§ **What the task requires**: Should the word "dotfiles" occur in a line of the records, copy that line.

BEGIN Data supplied

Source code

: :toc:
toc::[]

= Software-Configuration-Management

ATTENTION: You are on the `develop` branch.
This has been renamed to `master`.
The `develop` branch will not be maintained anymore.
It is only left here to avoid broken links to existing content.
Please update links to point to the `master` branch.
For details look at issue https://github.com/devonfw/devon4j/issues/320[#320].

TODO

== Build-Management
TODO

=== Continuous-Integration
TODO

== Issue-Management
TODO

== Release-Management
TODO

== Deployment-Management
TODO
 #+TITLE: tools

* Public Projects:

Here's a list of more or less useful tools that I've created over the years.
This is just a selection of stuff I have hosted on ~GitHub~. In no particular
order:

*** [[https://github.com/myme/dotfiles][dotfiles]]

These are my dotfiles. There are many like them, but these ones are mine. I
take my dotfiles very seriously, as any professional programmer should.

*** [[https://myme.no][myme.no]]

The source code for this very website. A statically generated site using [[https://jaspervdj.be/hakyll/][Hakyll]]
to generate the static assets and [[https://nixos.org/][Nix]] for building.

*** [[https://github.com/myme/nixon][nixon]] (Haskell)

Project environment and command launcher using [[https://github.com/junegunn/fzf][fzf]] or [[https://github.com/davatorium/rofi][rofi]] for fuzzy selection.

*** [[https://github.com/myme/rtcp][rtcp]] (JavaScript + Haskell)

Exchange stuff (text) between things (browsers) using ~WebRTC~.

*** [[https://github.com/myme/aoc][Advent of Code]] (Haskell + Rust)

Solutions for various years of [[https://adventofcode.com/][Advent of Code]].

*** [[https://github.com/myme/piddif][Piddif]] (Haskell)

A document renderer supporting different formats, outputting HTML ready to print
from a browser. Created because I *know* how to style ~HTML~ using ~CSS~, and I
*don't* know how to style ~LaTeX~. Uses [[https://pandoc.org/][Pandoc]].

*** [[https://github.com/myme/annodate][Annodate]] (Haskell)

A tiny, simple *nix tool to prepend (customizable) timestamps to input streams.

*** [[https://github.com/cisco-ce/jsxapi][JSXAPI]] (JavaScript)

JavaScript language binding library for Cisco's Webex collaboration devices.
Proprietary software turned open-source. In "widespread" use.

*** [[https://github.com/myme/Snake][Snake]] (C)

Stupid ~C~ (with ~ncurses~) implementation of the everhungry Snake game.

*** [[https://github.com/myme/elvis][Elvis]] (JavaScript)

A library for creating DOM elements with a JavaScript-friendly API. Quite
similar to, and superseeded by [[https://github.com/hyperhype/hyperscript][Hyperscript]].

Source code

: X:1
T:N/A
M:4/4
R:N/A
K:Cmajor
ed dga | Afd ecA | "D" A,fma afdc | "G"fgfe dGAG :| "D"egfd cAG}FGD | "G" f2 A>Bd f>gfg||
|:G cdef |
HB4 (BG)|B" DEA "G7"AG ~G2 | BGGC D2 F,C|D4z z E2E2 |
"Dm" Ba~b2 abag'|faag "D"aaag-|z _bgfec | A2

END Data supplied

§ **Result of the task**:
*** [[https://github.com/myme/dotfiles][dotfiles]]
These are my dotfiles. There are many like them, but these ones are mine. I
take my dotfiles very seriously, as any professional programmer should.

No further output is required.